## Source material
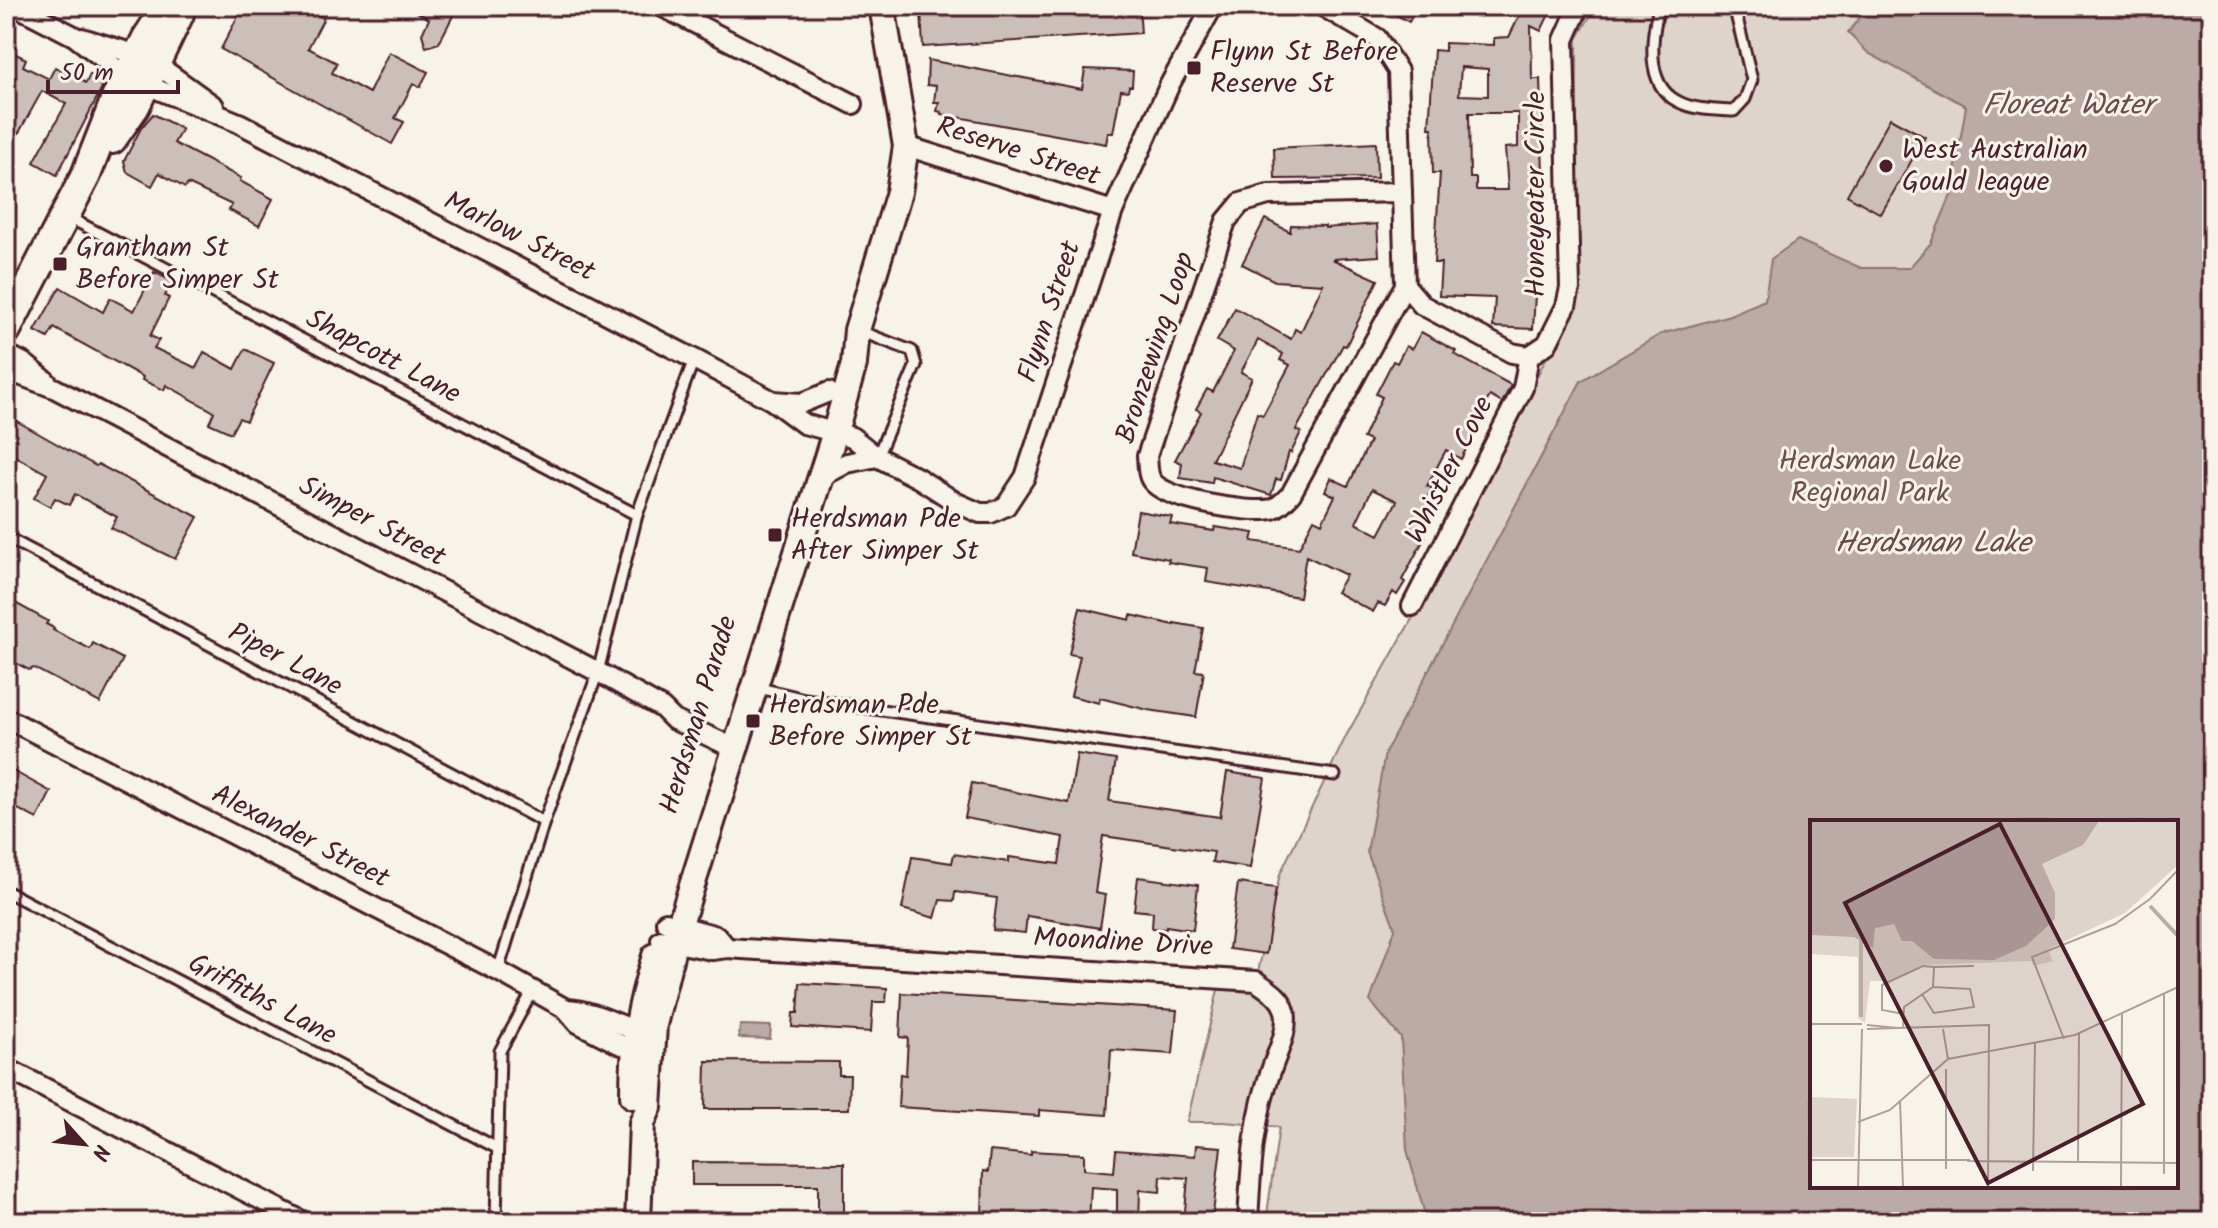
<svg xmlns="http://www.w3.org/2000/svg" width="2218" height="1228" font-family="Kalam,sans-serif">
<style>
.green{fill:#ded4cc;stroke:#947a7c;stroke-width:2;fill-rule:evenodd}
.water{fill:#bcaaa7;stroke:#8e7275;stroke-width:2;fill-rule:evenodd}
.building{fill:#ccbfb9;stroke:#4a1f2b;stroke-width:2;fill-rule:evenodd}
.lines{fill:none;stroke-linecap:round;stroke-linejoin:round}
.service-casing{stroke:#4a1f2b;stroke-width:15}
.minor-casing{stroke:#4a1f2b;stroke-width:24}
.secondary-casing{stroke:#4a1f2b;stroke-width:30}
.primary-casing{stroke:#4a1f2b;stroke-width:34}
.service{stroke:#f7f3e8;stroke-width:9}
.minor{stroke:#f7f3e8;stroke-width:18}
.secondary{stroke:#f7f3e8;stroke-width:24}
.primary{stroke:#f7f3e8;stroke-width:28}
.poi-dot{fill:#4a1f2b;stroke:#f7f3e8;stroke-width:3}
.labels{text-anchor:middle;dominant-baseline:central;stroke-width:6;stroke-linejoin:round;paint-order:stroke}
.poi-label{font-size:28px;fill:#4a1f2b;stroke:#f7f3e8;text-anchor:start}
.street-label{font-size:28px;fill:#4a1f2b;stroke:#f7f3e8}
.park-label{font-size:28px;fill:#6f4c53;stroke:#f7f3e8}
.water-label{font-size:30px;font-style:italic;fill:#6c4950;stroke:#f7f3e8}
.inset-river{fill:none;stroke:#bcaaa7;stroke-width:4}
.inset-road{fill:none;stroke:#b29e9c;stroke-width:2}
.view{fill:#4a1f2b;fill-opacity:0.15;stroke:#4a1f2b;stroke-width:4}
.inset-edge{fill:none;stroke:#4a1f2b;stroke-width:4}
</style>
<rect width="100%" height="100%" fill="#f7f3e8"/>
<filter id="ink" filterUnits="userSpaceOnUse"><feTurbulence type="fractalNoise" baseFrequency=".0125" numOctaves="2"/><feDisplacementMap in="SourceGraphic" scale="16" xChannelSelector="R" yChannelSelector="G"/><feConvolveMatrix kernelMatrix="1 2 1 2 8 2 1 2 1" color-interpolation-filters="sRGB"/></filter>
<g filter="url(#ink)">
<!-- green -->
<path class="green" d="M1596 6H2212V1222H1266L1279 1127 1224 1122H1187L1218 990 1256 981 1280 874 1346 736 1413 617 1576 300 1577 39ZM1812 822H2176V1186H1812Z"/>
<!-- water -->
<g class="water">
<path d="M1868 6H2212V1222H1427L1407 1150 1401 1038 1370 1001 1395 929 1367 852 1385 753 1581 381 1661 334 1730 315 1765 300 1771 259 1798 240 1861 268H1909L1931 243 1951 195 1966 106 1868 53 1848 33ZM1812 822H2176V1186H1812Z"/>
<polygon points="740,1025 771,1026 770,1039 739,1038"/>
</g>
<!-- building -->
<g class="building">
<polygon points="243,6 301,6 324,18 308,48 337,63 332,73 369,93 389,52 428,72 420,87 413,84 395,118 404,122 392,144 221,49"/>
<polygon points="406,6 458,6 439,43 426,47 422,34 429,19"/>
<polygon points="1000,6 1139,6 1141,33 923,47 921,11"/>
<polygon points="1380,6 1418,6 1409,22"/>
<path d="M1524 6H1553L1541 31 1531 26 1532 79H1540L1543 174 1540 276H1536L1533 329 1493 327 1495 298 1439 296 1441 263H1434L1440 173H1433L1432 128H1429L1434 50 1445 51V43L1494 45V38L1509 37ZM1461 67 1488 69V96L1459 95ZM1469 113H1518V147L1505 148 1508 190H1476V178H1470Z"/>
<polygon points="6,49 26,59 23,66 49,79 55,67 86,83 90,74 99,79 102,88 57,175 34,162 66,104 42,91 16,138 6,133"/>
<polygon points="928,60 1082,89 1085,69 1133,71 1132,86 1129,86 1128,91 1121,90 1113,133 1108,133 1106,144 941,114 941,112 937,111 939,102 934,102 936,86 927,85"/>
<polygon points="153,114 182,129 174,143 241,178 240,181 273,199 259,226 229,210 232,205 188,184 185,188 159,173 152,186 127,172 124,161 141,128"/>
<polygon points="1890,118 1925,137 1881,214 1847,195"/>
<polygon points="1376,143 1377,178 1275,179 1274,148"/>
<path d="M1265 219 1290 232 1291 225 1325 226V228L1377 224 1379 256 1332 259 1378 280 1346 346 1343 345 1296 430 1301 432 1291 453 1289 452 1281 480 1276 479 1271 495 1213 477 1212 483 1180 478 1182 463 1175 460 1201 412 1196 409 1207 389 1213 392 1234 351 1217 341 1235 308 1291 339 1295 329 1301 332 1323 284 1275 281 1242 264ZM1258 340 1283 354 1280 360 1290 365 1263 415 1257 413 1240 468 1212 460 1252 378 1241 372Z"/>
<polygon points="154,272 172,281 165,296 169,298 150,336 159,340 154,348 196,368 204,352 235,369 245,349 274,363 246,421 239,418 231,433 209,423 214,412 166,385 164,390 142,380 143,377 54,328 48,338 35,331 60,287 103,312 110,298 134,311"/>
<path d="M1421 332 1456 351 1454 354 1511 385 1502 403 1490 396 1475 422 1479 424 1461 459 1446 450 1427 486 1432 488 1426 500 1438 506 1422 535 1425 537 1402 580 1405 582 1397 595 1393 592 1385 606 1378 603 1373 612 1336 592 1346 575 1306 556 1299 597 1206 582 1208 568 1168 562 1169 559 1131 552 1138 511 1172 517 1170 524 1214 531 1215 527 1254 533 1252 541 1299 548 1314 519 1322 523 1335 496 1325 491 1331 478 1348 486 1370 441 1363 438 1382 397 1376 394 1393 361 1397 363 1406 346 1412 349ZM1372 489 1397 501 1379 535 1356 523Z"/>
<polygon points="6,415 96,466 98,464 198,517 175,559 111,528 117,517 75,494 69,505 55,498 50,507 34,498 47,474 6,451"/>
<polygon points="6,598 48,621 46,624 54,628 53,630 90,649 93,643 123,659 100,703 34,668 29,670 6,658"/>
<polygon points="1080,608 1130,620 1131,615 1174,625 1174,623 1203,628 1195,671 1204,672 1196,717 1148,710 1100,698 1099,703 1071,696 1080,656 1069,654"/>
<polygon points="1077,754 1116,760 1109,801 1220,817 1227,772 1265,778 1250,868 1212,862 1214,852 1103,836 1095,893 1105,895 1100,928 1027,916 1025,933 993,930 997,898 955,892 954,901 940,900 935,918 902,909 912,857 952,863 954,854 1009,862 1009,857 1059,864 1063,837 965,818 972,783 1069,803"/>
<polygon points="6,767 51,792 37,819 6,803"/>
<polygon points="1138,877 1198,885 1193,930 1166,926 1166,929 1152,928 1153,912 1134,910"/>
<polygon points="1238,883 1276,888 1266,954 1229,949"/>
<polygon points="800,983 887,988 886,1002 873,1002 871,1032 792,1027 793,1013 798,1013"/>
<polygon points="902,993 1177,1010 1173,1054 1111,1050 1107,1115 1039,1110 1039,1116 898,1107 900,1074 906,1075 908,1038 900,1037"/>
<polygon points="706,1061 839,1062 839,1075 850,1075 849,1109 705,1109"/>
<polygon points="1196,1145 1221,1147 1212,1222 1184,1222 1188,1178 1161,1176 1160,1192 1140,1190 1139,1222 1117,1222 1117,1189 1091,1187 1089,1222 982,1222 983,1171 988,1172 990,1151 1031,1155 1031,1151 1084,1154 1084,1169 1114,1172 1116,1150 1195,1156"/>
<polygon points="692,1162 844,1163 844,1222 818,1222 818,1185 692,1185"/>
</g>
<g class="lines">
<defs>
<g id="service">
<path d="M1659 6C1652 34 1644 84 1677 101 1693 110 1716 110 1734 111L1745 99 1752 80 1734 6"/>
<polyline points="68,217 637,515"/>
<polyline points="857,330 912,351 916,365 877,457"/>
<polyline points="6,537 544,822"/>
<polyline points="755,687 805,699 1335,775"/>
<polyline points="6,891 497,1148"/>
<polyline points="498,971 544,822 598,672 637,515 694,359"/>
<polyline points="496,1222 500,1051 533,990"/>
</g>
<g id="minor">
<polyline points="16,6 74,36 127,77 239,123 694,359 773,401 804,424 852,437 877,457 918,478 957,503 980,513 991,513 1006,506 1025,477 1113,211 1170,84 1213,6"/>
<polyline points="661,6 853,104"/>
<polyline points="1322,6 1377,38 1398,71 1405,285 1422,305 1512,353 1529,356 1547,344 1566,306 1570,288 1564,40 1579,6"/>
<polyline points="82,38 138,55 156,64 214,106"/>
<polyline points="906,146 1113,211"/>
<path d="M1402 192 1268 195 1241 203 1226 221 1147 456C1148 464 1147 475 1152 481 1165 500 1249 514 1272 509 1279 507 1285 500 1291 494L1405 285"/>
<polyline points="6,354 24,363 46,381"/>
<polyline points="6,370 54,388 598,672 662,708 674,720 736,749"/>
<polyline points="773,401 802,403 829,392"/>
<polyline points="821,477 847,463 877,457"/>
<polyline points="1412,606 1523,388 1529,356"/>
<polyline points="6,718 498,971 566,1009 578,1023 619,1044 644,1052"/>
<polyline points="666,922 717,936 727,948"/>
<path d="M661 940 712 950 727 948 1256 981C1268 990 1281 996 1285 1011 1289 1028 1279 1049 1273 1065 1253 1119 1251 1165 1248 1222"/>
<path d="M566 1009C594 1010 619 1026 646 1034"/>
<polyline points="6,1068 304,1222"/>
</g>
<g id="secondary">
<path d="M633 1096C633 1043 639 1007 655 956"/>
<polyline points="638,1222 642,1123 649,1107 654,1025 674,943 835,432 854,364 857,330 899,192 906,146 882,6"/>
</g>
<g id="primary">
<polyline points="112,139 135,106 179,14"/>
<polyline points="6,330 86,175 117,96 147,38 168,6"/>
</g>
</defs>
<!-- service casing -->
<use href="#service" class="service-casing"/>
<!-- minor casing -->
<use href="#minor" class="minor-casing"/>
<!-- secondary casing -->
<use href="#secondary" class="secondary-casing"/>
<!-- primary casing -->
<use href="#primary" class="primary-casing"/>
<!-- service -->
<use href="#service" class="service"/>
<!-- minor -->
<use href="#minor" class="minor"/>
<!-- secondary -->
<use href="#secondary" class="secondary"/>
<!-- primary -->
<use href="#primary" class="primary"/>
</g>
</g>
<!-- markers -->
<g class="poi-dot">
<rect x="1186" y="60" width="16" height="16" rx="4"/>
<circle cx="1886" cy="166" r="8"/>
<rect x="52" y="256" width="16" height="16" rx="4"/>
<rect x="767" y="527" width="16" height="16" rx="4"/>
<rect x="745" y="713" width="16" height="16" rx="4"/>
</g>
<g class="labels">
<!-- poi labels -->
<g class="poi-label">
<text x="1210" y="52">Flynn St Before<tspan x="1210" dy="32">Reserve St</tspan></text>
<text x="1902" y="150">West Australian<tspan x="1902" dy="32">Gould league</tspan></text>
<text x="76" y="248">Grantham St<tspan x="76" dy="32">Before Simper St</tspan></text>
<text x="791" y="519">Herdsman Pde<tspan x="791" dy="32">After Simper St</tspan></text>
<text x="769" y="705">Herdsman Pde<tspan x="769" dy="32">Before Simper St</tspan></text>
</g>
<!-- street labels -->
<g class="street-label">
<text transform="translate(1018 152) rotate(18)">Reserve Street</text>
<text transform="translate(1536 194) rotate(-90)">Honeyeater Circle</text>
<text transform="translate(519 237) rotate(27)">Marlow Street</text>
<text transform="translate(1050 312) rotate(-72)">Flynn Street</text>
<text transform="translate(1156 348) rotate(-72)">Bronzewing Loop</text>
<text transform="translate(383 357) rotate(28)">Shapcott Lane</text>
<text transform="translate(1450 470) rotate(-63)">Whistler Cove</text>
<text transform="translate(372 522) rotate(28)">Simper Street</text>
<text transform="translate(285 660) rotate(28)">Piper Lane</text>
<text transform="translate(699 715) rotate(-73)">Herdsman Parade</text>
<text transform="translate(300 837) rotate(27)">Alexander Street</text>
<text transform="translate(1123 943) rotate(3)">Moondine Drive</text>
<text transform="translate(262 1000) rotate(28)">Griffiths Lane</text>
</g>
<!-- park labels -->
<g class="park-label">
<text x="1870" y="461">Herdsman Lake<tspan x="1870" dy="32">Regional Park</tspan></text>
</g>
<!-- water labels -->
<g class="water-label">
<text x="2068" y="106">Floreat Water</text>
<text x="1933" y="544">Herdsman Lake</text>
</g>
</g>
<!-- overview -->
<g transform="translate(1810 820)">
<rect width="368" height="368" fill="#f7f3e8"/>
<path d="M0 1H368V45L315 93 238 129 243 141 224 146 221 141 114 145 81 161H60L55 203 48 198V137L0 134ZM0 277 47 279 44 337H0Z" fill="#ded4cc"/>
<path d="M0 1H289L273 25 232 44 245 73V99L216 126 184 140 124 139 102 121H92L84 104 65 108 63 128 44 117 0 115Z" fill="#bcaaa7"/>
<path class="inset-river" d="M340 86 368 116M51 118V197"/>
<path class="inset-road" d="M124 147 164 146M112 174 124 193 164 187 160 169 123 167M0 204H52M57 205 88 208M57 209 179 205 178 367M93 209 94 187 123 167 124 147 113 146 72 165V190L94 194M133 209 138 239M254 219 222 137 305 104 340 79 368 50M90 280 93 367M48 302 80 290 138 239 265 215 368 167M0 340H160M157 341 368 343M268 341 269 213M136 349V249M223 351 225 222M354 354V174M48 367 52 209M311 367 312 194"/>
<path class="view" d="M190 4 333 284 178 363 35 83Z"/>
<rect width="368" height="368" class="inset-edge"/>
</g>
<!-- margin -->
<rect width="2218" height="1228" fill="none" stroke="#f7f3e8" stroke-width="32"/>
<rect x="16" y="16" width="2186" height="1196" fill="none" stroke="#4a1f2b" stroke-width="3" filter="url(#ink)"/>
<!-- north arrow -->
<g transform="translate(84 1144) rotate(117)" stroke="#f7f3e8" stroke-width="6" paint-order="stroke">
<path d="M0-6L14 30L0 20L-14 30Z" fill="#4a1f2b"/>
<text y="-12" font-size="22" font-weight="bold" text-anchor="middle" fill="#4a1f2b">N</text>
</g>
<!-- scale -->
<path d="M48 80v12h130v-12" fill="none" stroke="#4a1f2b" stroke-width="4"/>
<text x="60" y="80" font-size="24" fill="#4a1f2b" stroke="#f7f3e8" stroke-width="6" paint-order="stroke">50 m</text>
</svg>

--

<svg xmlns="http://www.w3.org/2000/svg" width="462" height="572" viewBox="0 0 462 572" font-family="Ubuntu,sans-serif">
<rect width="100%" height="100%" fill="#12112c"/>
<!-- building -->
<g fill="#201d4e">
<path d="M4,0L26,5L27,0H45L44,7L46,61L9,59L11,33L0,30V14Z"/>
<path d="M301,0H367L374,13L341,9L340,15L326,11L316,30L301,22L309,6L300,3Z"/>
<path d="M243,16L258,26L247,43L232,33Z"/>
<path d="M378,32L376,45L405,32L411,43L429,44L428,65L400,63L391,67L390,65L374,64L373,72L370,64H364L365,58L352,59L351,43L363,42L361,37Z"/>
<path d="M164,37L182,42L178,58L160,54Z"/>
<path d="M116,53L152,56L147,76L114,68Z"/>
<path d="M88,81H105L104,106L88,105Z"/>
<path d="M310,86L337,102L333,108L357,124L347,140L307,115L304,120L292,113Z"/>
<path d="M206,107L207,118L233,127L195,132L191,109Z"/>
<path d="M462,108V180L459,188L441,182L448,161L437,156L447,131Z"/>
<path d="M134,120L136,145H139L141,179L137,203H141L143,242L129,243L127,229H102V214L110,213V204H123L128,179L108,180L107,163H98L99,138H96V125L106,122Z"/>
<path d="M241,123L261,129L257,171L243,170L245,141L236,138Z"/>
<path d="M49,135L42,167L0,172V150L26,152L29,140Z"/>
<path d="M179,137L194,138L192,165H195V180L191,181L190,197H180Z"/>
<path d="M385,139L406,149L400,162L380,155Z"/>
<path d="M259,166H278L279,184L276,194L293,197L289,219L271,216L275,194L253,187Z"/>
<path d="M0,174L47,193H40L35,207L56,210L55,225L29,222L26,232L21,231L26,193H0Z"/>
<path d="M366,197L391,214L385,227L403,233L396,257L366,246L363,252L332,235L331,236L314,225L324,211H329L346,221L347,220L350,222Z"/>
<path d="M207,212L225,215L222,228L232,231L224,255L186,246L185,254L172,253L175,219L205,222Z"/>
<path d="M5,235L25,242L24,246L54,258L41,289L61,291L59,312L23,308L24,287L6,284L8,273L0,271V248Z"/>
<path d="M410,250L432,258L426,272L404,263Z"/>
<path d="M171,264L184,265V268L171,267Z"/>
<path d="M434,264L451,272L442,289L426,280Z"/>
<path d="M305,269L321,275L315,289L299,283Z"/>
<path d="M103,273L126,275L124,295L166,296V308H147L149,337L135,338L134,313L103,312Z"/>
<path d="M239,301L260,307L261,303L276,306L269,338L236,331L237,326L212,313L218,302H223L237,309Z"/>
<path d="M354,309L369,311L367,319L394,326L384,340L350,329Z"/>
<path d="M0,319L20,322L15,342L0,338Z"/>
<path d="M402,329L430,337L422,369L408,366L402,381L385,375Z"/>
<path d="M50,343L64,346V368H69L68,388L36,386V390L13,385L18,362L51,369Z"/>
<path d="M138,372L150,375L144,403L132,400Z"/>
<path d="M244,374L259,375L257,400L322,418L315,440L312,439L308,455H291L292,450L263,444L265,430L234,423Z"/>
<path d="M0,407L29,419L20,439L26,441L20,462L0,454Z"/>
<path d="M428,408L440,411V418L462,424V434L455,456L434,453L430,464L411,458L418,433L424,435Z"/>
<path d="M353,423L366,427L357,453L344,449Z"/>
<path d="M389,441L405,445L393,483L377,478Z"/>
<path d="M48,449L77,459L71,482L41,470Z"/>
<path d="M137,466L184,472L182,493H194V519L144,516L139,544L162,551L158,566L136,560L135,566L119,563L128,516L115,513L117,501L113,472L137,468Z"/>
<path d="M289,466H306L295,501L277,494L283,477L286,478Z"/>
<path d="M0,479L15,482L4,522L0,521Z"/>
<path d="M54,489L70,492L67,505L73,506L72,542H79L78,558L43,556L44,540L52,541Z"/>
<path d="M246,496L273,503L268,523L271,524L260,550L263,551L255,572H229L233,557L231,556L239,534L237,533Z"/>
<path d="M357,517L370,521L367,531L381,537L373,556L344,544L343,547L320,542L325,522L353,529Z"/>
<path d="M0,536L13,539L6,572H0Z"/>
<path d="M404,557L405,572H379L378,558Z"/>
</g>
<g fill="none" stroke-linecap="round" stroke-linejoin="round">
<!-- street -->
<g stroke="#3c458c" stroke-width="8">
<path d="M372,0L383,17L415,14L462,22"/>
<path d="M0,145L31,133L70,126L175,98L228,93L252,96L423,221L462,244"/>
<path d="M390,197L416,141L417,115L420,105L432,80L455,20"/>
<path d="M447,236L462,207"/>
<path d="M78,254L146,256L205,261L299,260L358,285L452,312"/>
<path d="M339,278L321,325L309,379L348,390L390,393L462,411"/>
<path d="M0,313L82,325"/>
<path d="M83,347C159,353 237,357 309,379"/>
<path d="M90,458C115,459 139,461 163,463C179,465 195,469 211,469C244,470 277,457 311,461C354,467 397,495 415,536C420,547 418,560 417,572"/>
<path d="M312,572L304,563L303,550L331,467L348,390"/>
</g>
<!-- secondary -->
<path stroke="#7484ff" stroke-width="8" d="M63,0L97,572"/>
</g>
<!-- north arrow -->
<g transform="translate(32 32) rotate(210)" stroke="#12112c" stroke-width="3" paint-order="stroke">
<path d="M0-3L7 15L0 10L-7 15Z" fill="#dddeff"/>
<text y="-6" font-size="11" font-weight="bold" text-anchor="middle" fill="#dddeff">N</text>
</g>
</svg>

## Assignment
Filter the data for the string "rule". Copy each matching line.

## Answer to the exercise
.green{fill:#ded4cc;stroke:#947a7c;stroke-width:2;fill-rule:evenodd}
.water{fill:#bcaaa7;stroke:#8e7275;stroke-width:2;fill-rule:evenodd}
.building{fill:#ccbfb9;stroke:#4a1f2b;stroke-width:2;fill-rule:evenodd}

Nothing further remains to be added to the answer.